The commodities handled at the store had increased from coffee and matches to innumerable supplies. The faithful team, Fan and Bill, were kept on the road most of the time. We made business trips to Presho and Pierre. Help was not always available, and there could be no waste movements in a wasteland. On some of these trips we hitched the team to the big lumber wagon and hauled out barrels of oil, flour, printers' ink and other supplies for all and sundry of our enterprises. It had come to that.

"There go the Ammons sisters," people would say as the wagon started, barrels rattling, down the little main street of Presho, off to the hard trail home.

Slim and straight and absurdly small, in trim shirt waists, big sombreros tilted over our heads, we bounced along on the wagon, trying to look as mature and dignified as our position of business women demanded.

"Those are the two Brulé girls who launched an attack on the Milwaukee railroad," Presho people remarked. "Well, I'll be damned!"

Once when I was too ill to leave Presho and we stayed for the night in a little frame hotel, Doc Newman came in to look me over.

"Do you girls get enough nourishing food?" he asked.

"We eat up all the store profits," lamented Ida Mary.

He laughed. "Keep on eating them up.
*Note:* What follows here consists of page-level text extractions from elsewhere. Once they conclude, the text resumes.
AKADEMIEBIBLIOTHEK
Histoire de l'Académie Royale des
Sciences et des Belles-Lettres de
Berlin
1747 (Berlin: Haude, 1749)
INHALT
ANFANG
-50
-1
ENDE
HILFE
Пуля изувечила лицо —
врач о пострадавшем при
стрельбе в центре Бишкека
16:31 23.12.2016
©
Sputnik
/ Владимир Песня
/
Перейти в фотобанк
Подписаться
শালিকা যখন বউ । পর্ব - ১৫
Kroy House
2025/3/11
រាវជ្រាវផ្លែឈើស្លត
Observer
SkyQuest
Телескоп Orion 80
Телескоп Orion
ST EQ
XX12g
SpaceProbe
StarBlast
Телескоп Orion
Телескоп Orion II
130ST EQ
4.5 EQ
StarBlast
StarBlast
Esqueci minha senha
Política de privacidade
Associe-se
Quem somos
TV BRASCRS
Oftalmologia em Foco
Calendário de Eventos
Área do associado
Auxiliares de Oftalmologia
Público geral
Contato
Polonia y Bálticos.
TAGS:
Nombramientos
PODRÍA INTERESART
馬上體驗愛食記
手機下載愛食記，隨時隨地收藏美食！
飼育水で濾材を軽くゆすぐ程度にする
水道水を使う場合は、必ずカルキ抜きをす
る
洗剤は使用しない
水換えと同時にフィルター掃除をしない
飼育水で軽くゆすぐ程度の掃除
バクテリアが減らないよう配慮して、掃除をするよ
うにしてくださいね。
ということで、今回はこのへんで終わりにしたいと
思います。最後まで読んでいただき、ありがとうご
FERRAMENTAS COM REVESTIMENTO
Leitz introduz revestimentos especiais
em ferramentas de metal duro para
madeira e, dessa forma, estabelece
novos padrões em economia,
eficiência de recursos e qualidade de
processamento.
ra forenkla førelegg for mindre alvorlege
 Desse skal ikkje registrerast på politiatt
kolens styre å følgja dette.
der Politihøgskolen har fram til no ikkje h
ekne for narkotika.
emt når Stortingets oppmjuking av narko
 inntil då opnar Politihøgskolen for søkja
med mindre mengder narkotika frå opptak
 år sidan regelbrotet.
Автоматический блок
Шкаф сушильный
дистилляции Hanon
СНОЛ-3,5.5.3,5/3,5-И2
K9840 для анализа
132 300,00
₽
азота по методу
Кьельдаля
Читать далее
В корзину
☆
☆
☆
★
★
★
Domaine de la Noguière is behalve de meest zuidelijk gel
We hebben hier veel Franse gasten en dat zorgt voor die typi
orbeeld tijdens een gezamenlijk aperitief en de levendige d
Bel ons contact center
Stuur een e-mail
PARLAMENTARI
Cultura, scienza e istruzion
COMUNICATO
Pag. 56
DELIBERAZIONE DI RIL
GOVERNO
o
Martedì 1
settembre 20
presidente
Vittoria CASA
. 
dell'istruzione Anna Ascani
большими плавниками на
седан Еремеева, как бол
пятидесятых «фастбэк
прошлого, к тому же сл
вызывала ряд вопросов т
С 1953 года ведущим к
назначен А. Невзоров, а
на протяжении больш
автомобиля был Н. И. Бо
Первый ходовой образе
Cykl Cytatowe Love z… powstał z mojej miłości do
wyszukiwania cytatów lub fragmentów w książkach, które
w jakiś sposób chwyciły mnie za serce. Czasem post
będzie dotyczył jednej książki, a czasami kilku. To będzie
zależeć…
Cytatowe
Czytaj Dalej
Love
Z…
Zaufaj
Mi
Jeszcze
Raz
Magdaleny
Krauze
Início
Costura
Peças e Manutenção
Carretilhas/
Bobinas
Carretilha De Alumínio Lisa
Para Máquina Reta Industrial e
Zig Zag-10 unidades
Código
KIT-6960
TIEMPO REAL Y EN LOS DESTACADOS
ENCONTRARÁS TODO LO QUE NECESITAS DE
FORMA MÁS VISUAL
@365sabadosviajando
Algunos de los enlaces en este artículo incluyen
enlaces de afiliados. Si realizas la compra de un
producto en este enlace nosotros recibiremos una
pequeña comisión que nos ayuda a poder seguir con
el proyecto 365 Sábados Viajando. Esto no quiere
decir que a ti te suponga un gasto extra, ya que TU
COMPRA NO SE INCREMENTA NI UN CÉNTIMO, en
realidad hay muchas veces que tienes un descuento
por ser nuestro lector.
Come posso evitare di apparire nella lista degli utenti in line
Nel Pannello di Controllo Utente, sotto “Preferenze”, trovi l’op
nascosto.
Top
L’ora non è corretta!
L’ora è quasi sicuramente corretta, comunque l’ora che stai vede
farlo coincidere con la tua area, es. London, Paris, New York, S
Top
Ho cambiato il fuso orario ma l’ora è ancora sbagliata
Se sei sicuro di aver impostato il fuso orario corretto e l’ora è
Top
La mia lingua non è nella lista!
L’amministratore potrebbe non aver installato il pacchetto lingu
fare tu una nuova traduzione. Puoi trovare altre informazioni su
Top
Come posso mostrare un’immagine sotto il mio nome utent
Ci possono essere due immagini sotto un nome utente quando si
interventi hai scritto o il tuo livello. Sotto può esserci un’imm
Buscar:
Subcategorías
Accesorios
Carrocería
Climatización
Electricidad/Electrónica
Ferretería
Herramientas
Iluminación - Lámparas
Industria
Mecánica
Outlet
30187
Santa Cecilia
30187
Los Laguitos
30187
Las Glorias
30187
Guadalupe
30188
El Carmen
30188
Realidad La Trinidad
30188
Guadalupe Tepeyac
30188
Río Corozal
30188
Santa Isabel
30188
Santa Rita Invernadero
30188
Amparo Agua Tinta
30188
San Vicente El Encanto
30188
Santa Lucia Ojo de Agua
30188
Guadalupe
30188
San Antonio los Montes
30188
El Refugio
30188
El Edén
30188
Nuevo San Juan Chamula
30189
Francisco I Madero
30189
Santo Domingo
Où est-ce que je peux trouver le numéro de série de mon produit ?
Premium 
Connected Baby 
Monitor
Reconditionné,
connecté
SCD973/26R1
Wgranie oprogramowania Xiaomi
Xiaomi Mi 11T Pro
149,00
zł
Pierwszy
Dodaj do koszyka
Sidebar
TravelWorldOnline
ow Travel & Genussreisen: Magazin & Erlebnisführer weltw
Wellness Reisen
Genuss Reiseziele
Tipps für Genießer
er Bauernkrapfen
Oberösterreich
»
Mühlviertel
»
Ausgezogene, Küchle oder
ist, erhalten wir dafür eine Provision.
And slow down."

Pioneer women, old and new, went through many hardships and privations. The sodbreakers' women over the Strip worked hard, but their greatest strain was that of endurance rather than heavy labor. But refreshing nights with the plains at rest and exhilarating morning air were the restoratives.

Hard and unrelieved as their lives were in many respects, gallantly as they shouldered their part of the burden of homesteading, the women inevitably brought one important factor into the homesteaders' lives. They inaugurated some form of social life, and with the exchange of visits, the impromptu parties, the informal gatherings, and the politeness, the amenities they demanded—however modified to meet frontier conditions—civilization came to stay.